ABOUT THIS EXERCISE → In the crime-data notebook below, what does the cell beginning "In [2]:" import? Rewrite that cell as a short list, one item per import.

PASSAGE TO READ →
= = = =

In [2]:
import pandas as pd
from sqlalchemy import create_engine
import psycopg2
from uszipcode import SearchEngine
from uszipcode import Zipcode


# Extract

In [3]:
filesDir="../Resources/"
raw_data_df = pd.read_csv(f"{filesDir}sanFranCrime.csv", quotechar = '"')

In [4]:
# Separate data into crime, geographic and time
crime_df = raw_data_df[['PdId','IncidntNum', 'Category', 'Descript','Resolution']]
crime_df.head()

Unnamed: 0,PdId,IncidntNum,Category,Descript,Resolution
0,12005827212120,120058272,WEAPON LAWS,POSS OF PROHIBITED WEAPON,"ARREST, BOOKED"
1,12005827212168,120058272,WEAPON LAWS,"FIREARM, LOADED, IN VEHICLE, POSSESSION OR USE","ARREST, BOOKED"
2,14105926363010,141059263,WARRANTS,WARRANT ARREST,"ARREST, BOOKED"
3,16001366271000,160013662,NON-CRIMINAL,LOST PROPERTY,NONE
4,16000274071000,160002740,NON-CRIMINAL,LOST PROPERTY,NONE


In [5]:
geographic = raw_data_df[['PdId','PdDistrict','Address', 'X', 'Y', 'Location']]
geographic.head()

Unnamed: 0,PdId,PdDistrict,Address,X,Y,Location
0,12005827212120,SOUTHERN,800 Block of BRYANT ST,-122.403405,37.775421,"(37.775420706711, -122.403404791479)"
1,12005827212168,SOUTHERN,800 Block of BRYANT ST,-122.403405,37.775421,"(37.775420706711, -122.403404791479)"
2,14105926363010,BAYVIEW,KEITH ST / SHAFTER AV,-122.388856,37.729981,"(37.7299809672996, -122.388856204292)"
3,16001366271000,TENDERLOIN,JONES ST / OFARRELL ST,-122.412971,37.785788,"(37.7857883766888, -122.412970537591)"
4,16000274071000,MISSION,16TH ST / MISSION ST,-122.419672,37.76505,"(37.7650501214668, -122.419671780296)"


In [6]:
crime_dates = raw_data_df[['PdId','DayOfWeek', 'Date', 'Time']]
crime_dates.head()

= = = =

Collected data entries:
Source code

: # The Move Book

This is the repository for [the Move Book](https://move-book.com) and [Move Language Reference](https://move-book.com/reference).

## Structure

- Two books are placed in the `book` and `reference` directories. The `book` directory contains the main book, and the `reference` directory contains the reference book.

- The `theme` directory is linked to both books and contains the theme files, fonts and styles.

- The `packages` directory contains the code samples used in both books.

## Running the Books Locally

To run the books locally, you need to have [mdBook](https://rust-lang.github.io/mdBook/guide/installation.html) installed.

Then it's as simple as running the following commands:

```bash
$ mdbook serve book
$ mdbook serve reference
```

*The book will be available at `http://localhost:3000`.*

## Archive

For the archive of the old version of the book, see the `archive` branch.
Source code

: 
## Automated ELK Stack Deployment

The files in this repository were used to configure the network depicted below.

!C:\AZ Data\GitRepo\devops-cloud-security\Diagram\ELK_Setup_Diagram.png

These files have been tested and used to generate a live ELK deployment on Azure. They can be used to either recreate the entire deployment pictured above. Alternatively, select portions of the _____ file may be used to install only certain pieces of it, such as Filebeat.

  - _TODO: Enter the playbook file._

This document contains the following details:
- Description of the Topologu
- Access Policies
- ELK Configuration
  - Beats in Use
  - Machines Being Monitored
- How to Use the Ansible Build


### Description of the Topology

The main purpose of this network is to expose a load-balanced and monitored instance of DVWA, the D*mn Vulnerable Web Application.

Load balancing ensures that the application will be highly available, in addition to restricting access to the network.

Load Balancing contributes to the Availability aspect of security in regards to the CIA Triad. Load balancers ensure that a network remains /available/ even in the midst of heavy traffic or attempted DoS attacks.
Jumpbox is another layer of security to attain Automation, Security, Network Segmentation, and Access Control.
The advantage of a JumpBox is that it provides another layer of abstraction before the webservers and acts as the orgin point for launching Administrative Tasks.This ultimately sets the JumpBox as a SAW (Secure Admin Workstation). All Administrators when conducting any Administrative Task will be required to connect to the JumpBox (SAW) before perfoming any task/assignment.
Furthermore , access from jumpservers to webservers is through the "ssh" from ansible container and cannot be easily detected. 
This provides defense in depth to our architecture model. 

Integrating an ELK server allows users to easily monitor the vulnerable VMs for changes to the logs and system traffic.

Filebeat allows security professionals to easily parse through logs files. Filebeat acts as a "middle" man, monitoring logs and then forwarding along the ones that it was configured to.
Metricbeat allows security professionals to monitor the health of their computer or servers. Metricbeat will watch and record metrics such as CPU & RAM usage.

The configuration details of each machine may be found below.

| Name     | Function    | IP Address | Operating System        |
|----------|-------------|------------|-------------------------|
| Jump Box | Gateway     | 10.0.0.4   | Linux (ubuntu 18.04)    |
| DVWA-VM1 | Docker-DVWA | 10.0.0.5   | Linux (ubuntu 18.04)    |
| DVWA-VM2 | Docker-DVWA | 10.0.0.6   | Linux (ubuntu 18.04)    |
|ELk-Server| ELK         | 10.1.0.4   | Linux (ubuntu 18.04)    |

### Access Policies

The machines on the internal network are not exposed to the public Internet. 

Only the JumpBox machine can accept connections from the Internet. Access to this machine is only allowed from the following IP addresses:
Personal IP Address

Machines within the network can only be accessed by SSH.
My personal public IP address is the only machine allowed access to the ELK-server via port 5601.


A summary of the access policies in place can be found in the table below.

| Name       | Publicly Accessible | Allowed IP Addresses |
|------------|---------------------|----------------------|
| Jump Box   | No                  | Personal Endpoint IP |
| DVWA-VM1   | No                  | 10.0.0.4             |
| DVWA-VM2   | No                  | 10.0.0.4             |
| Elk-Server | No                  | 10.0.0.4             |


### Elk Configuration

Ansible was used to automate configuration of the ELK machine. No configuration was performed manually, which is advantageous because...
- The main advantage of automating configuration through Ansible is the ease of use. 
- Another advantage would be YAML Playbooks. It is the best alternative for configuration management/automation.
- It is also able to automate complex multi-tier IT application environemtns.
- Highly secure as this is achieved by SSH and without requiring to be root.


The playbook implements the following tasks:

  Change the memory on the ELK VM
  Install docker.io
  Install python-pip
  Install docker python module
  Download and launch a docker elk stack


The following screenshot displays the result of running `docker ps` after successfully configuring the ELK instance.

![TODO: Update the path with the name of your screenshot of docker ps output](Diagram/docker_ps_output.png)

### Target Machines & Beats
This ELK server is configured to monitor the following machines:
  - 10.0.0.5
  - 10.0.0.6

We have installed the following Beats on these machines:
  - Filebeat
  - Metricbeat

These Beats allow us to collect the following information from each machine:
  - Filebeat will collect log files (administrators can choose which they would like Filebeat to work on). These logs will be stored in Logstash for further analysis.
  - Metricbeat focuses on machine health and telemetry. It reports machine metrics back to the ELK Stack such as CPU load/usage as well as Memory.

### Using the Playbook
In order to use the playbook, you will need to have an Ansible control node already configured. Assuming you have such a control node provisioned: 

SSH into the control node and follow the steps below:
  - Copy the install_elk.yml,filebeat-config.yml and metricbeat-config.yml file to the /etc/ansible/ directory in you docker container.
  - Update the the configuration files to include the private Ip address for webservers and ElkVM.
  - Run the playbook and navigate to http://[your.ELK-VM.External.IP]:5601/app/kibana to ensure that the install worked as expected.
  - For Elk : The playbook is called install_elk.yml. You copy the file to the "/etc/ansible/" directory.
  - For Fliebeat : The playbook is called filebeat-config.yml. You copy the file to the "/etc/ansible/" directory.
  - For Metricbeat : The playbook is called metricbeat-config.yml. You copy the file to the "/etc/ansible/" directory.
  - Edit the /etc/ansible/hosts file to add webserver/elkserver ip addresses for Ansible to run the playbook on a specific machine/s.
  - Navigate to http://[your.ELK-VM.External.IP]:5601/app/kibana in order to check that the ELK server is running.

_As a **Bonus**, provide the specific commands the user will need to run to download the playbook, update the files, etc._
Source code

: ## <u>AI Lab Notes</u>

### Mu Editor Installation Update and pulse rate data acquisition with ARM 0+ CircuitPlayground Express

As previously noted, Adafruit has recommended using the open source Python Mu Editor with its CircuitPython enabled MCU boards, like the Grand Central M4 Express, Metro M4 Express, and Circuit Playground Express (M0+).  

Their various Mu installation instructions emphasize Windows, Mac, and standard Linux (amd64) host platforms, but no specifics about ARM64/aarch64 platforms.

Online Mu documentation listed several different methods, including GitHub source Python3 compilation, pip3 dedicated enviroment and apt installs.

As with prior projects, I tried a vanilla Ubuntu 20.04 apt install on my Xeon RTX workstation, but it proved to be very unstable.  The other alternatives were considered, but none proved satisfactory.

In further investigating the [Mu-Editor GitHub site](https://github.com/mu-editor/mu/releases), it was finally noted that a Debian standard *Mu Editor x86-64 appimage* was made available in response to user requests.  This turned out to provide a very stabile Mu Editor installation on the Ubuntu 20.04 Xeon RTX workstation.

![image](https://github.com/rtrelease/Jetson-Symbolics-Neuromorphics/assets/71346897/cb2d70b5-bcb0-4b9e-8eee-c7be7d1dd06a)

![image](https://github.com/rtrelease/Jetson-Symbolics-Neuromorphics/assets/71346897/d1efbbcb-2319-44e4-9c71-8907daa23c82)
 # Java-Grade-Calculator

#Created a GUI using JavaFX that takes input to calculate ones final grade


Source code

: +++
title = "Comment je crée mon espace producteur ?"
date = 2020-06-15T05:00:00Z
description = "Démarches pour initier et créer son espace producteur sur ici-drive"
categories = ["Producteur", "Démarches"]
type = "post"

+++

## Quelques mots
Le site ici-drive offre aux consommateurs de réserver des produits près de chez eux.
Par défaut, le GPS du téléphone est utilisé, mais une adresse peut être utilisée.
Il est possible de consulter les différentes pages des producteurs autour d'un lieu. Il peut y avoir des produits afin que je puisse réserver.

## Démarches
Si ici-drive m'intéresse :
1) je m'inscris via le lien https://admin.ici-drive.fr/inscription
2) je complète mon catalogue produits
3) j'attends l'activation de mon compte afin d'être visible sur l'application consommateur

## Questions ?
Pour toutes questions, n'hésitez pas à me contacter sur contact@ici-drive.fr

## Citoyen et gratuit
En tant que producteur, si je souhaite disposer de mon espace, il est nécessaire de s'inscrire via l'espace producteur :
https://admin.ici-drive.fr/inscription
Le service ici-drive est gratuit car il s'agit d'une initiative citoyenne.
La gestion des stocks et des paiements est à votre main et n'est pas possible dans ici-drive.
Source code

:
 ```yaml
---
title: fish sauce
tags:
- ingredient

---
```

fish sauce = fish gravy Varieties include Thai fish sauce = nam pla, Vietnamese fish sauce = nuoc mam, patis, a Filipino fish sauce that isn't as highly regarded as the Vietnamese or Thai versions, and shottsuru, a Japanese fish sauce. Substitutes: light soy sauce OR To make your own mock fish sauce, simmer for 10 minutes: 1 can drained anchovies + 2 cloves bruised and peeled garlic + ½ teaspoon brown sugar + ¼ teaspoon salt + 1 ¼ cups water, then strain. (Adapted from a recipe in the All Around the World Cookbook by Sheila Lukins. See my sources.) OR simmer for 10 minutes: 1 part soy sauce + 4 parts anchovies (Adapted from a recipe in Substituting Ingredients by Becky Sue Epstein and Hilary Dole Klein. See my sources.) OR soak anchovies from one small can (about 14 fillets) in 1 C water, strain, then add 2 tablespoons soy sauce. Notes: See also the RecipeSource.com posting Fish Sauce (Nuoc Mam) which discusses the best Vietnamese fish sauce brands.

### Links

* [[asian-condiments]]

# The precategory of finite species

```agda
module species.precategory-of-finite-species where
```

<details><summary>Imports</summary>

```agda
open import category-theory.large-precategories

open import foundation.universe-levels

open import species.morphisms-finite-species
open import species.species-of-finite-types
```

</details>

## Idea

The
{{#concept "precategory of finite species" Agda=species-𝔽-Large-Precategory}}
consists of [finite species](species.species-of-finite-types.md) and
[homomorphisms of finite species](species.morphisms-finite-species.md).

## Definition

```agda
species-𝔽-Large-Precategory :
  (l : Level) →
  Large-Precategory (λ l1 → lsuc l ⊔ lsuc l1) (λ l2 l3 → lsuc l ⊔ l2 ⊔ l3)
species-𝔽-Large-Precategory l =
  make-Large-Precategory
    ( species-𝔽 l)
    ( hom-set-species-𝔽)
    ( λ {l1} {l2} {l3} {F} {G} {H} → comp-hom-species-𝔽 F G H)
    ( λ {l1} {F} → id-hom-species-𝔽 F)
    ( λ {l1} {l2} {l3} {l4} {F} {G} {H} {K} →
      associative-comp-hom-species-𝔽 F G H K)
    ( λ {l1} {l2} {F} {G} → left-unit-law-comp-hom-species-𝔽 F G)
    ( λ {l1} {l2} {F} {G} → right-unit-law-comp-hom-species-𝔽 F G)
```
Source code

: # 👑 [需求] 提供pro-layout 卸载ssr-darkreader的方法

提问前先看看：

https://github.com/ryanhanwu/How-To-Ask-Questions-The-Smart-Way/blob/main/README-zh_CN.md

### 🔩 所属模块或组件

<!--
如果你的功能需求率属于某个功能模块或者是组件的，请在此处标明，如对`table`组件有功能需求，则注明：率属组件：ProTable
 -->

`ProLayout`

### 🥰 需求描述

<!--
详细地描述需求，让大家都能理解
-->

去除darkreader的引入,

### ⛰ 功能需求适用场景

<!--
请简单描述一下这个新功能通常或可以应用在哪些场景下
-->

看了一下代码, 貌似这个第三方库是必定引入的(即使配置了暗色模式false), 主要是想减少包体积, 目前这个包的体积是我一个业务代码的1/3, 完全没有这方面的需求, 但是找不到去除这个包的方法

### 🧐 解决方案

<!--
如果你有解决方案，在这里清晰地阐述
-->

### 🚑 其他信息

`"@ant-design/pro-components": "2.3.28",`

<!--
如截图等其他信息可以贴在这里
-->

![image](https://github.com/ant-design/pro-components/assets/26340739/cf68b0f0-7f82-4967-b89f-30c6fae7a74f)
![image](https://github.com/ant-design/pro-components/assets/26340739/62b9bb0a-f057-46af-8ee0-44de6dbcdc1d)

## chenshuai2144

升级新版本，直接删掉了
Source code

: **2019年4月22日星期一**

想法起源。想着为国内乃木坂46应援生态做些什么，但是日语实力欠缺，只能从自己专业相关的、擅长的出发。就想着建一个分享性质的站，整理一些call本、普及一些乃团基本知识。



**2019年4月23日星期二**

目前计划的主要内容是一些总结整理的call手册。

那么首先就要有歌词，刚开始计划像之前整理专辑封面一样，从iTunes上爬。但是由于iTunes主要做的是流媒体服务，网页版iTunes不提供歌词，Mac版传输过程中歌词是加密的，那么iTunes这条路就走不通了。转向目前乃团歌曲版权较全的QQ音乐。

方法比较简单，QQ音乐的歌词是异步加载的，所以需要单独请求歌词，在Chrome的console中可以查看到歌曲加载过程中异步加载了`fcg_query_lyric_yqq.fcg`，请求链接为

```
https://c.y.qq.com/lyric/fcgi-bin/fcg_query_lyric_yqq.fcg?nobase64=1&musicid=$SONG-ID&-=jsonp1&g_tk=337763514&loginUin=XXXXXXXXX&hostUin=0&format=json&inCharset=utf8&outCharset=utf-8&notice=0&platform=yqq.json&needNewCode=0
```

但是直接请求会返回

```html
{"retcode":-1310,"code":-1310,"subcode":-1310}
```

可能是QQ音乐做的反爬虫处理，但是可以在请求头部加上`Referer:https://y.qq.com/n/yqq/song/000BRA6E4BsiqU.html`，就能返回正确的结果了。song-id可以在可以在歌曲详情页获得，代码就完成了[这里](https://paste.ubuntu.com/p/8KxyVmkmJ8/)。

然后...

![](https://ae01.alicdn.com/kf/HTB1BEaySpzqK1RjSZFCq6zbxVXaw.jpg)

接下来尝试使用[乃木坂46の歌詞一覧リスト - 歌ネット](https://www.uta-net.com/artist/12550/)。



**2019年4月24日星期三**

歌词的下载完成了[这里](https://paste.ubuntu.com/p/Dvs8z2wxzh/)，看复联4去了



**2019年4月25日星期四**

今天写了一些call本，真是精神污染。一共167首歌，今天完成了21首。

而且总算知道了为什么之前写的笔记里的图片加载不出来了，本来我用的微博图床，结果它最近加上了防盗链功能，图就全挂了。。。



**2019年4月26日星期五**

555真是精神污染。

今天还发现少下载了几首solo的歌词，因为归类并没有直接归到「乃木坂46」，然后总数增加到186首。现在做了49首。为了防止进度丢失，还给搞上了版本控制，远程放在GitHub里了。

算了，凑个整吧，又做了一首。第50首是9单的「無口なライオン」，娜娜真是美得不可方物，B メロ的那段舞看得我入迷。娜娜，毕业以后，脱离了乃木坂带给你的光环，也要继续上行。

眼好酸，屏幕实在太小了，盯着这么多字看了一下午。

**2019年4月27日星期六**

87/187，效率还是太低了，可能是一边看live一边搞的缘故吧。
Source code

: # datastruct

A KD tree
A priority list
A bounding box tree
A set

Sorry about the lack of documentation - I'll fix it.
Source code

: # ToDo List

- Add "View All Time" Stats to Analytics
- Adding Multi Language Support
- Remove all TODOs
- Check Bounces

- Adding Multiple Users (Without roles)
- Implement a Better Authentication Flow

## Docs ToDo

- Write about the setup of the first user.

= = = =

EXPECTED ANSWER →
- pandas, as pd
- create_engine, from sqlalchemy
- psycopg2
- SearchEngine, from uszipcode
- Zipcode, from uszipcode